On this day in 1980, President William R. Tolbert Jr. was overthrown and murdered in the violent Liberian coup d’état staged by an indigenous Liberian faction of the Armed Forces of Liberia under the command of Master Sargent Samuel Doe.
Following a period of transition, Doe would go on to rule the country throughout the 1980s until his murder on 9 September 1990 during the First Liberian Civil War.
The coup, which ended over 130 years of national democratic presidential succession, involved a total of 17 non-commissioned officers (NCOs) and soldiers of the Armed Forces of Liberia. All of the conspirators were indigenous Liberians, while Tolbert was a member of Americo-Liberian community (which had ruled Liberia since independence in 1847).
The group entered the Executive Mansion (presidential palace) and killed Tolbert, whose body was dumped into a mass grave together with 27 other victims of the coup.
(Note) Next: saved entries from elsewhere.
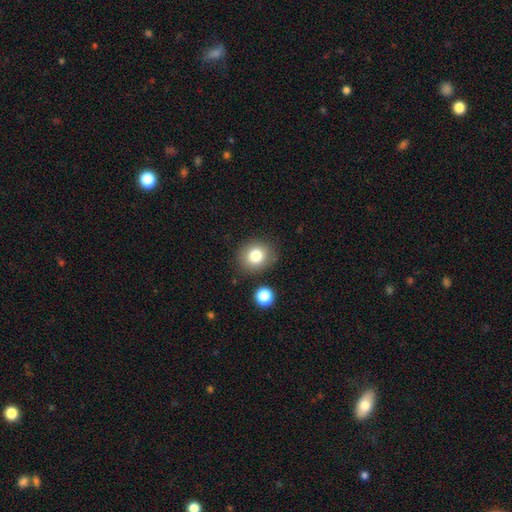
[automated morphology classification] smooth 80%, star or artifact 11%, featured or disk 9%. Down the decision tree: how rounded — round (78%); merging — none (83%).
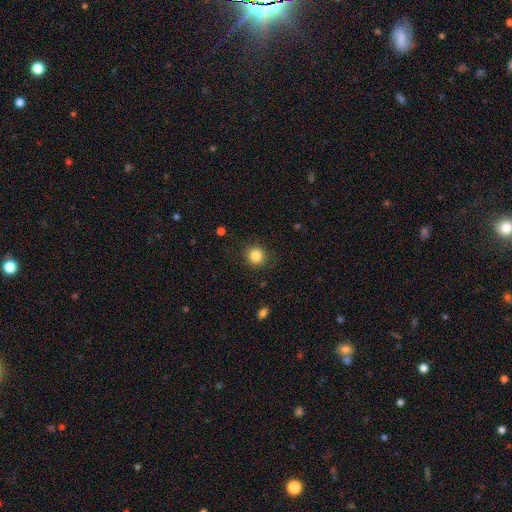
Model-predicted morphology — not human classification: smooth 85%, star or artifact 10%, featured or disk 5%. Down the decision tree: how rounded — round (90%); merging — none (89%).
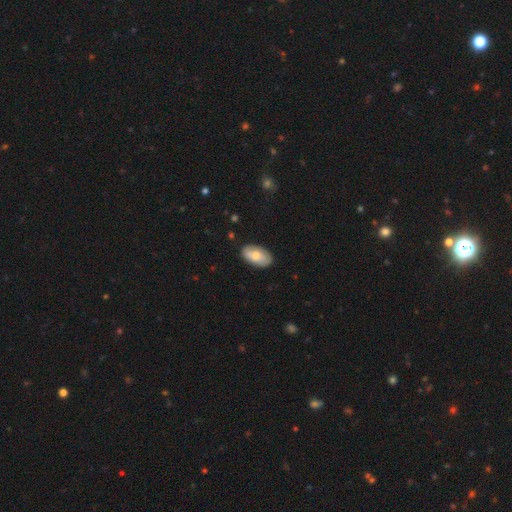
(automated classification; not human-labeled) A smooth galaxy with no disk features (68%) that is in between round and cigar-shaped (94%).

Vote fractions:
- Smooth or featured? smooth: 68% / featured or disk: 26% / star or artifact: 6%
- How rounded? in between: 94% / round: 4% / cigar-shaped: 2%
- Merging? none: 83% / minor disturbance: 13% / major disturbance: 2% / merger: 1%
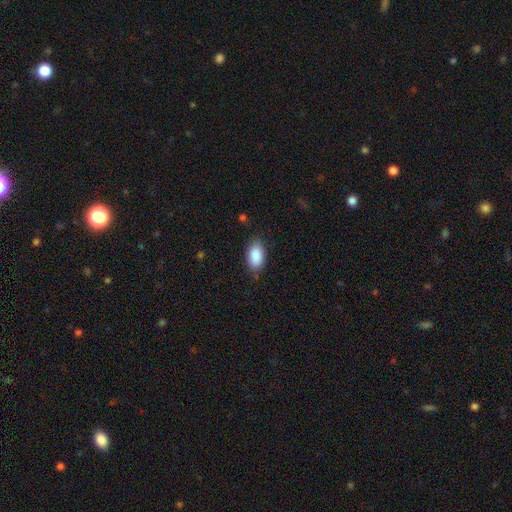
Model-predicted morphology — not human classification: Smooth or featured: smooth — 89% (star or artifact — 6%)
How rounded: in between — 93% (round — 5%)
Merging: none — 80% (minor disturbance — 15%)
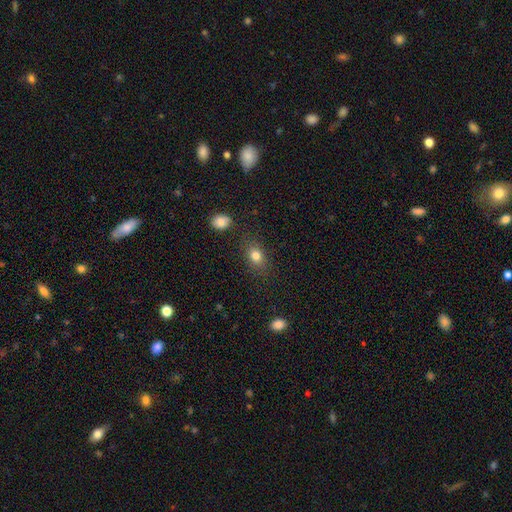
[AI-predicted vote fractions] Smooth or featured? Predicted: smooth (p=0.80). How rounded? Predicted: in between (p=0.66). Merging? Predicted: none (p=0.81).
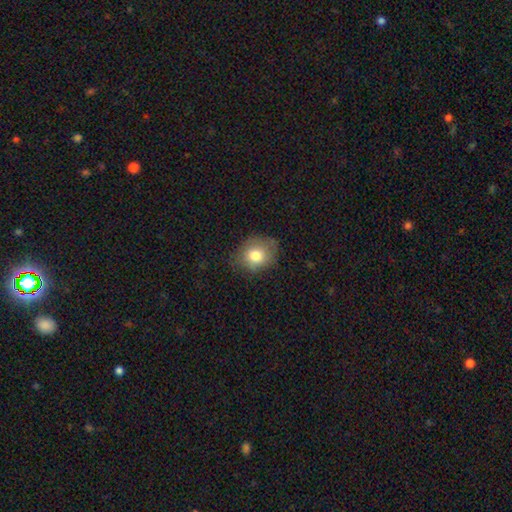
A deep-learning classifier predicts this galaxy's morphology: Q: Smooth or featured?
A: smooth (79%); runner-up: featured or disk (12%)
Q: How rounded?
A: round (61%); runner-up: in between (38%)
Q: Merging?
A: none (72%); runner-up: minor disturbance (21%)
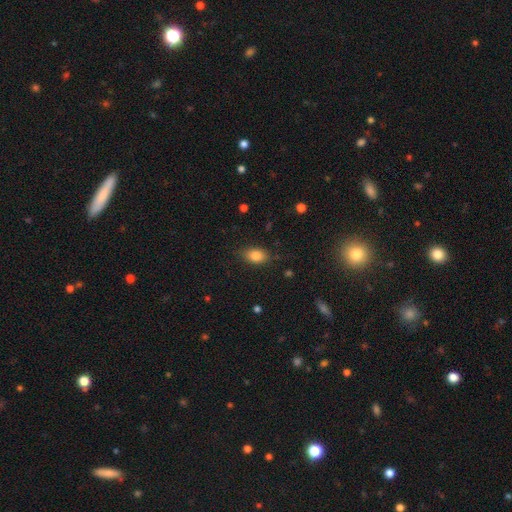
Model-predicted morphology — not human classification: A smooth galaxy with no disk features (82%) that is in between round and cigar-shaped (83%). Merging: none (79%).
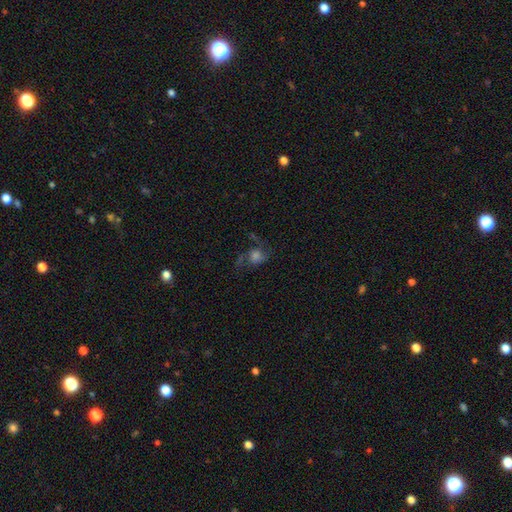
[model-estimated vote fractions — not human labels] Smooth or featured: featured or disk — 55% (smooth — 27%)
Edge-on disk: no — 95% (yes — 5%)
Bar: no — 75% (weak — 21%)
Spiral arms: yes — 84% (no — 16%)
Bulge size: moderate — 38% (small — 23%)
Merging: none — 52% (major disturbance — 27%)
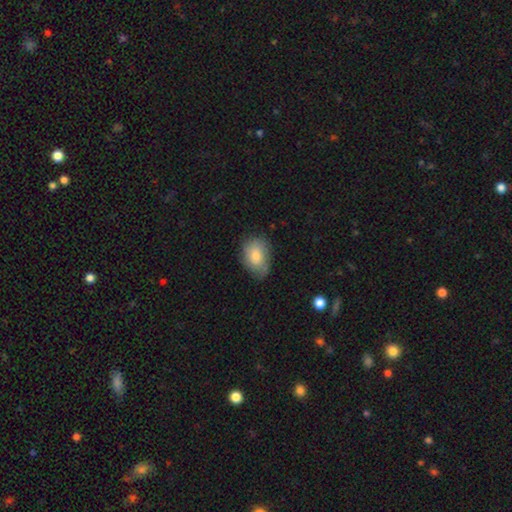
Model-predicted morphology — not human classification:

A crowd of angry Liberians gathered to shout insults and throw rocks at the bodies
By the end of April, most of the cabinet members of the Tolbert administration had been put on trial in a kangaroo court and sentenced to death.
Many of them were publicly executed on 22 April at a beach near the Barclay Training Center in Monrovia.
Only four members of the Tolbert administration survived the coup and its aftermath; among them was the Minister of Finance, future President Ellen Johnson Sirleaf, and the Vice President Bennie Dee Warner.
Following the coup, Doe assumed the rank of General and established the People’s Redemption Council (PRC), composed of himself and 14 other low-ranking officers, to rule the country.
The PRC was dissolved after the 1985 general election, in which Doe was elected President; he was sworn in on 6 February 1986.
Doe continued to rule the country until he was murdered on 9 September 1990 by the INPFC, led by Prince Johnson, during the First Liberian Civil War.
OTHER EVENTS OF INTEREST ON THIS DAY
1877: British annexe Transvaal, South Africa.
1883: French troops under Lt-Colonel Borgnis-Desbordes occupy Bamako, Mali.
1893: Battle at Hoornkrans Southwest-Africa: German Schutztruppen chases away Hottentotten under Hendrik Witbooi.
1894: British & Belgian secret accord on dividing Central Africa.
1943: Allies conquer Soussa, North Africa.
1952: Salaheddine Baccouche forms the Tunisian government.
1959: France Observator reports torture practice by the French army in Algeria.
1973: Sudan adopts constitution.
1973: Swaziland suspends the constitution.
2012: Civilian rule in Mali is returned after Dioncounda Traore is sworn in as interim president.